Fast and accurate domain decomposition methods for reduced fracture models with nonconforming time grids

TL;DR

This paper introduces fast, accurate, and convergent domain decomposition methods for simulating fluid flow in fractured porous media, allowing different time step sizes in fractures and surrounding regions to improve computational efficiency.

Contribution

The paper develops novel global-in-time domain decomposition methods with nonconforming time grids for reduced fracture models, enhancing convergence and accuracy.

Findings

Methods achieve faster convergence with efficient preconditioners.

Numerical results demonstrate improved performance in 2D fracture problems.

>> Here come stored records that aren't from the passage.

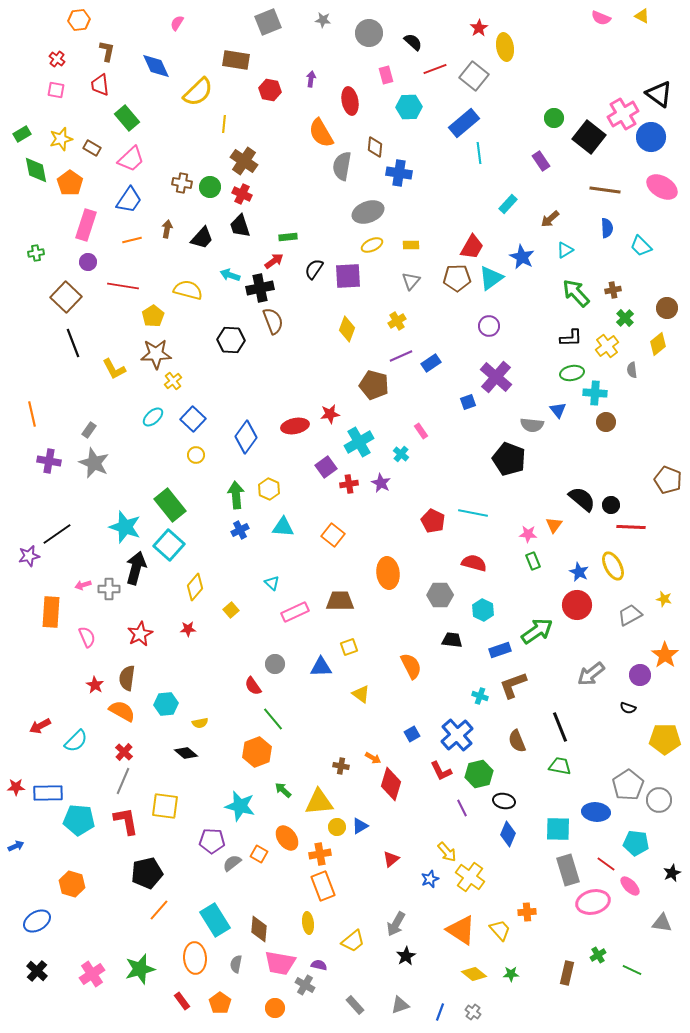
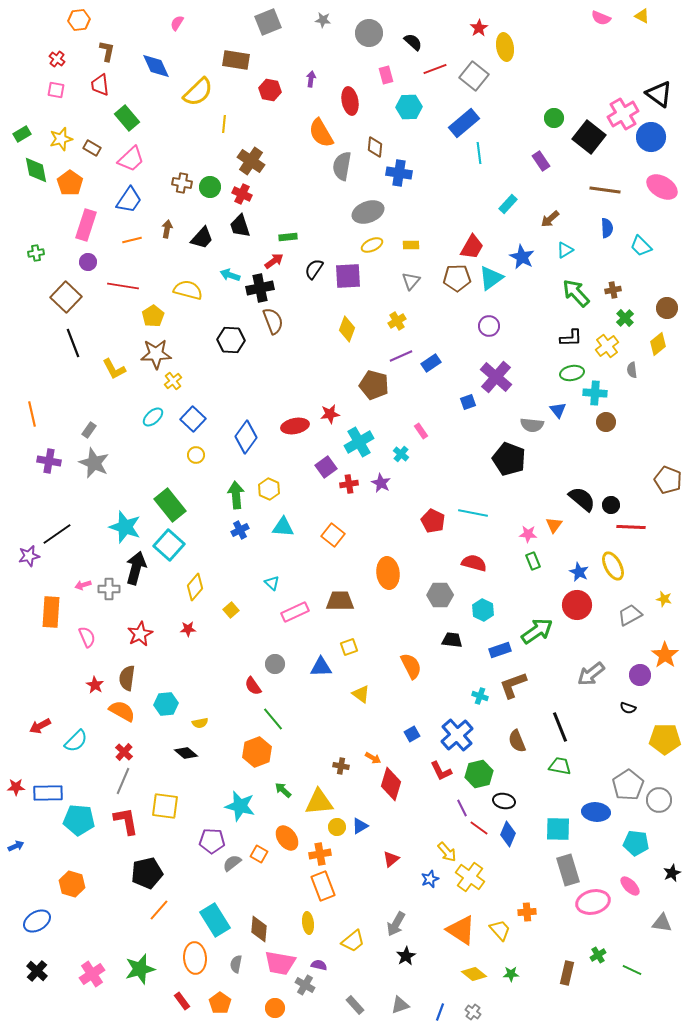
brown cross at (244, 161): moved 7 px right
red line at (606, 864): moved 127 px left, 36 px up
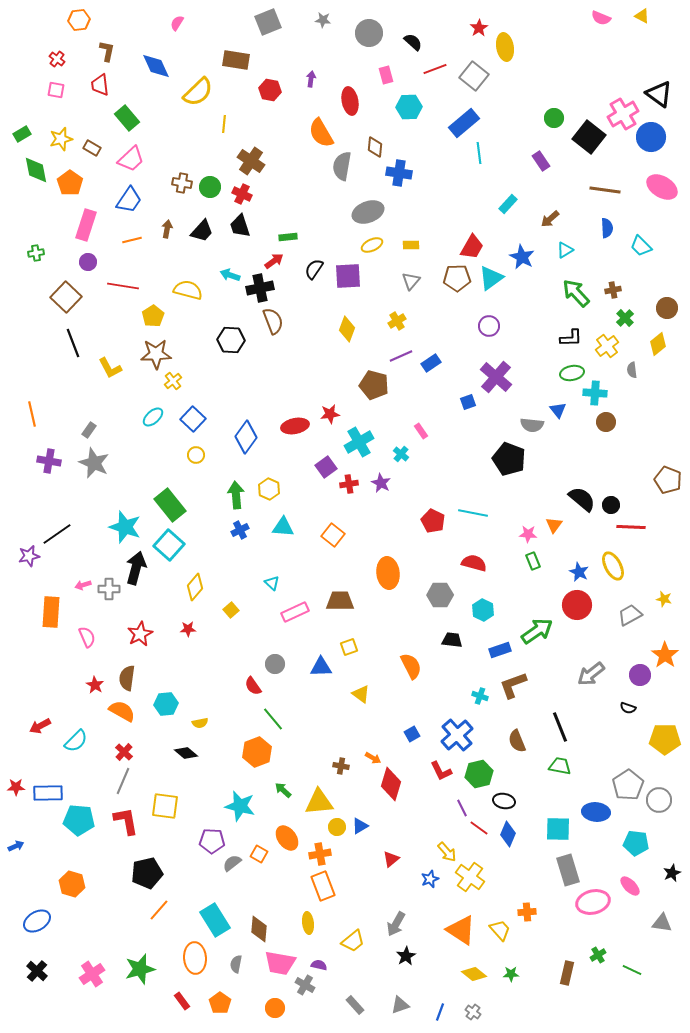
black trapezoid at (202, 238): moved 7 px up
yellow L-shape at (114, 369): moved 4 px left, 1 px up
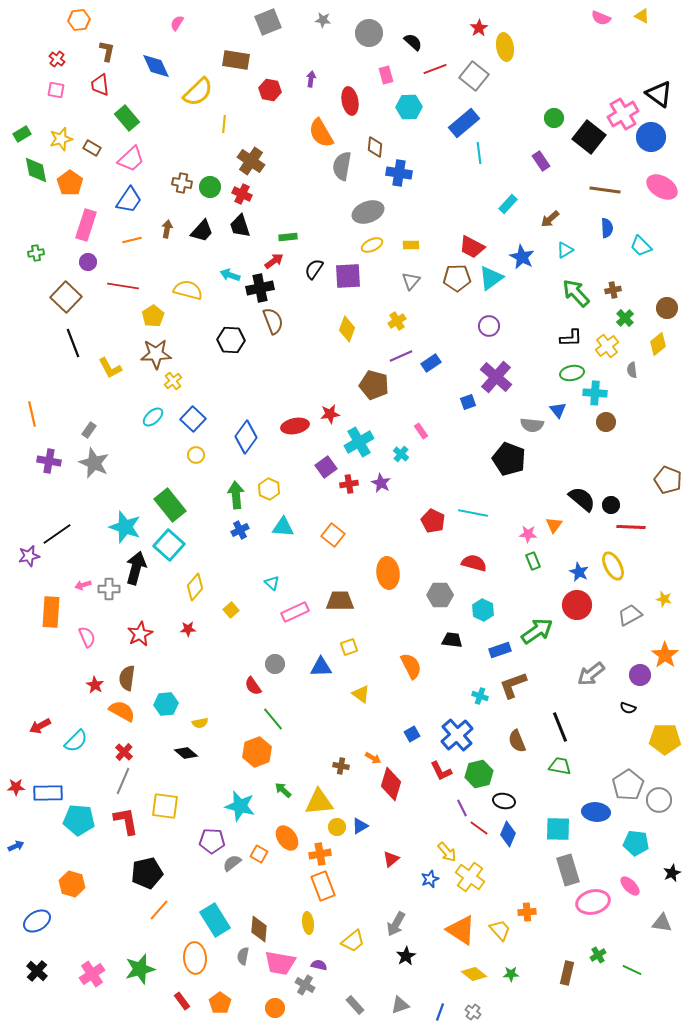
red trapezoid at (472, 247): rotated 88 degrees clockwise
gray semicircle at (236, 964): moved 7 px right, 8 px up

Nonconforming grids preserve accuracy while reducing computational cost.

Abstract

This paper is concerned with the numerical solution of compressible fluid flow in a fractured porous medium. The fracture represents a fast pathway (i.e., with high permeability) and is modeled as a hypersurface embedded in the porous medium. We aim to develop fast-convergent and accurate global-in-time domain decomposition (DD) methods for such a reduced fracture model, in which smaller time step sizes in the fracture can be coupled with larger time step sizes in the subdomains. Using the pressure continuity equation and the tangential PDEs in the fracture-interface as transmission conditions, three different DD formulations are derived; each method leads to a space-time interface problem which is solved iteratively and globally in time. Efficient preconditioners are designed to accelerate the convergence of the iterative methods while preserving the accuracy in time with nonconforming grids. Numerical results for two-dimensional problems with non-immersed and partially immersed fractures are presented to show the improved performance of the proposed methods.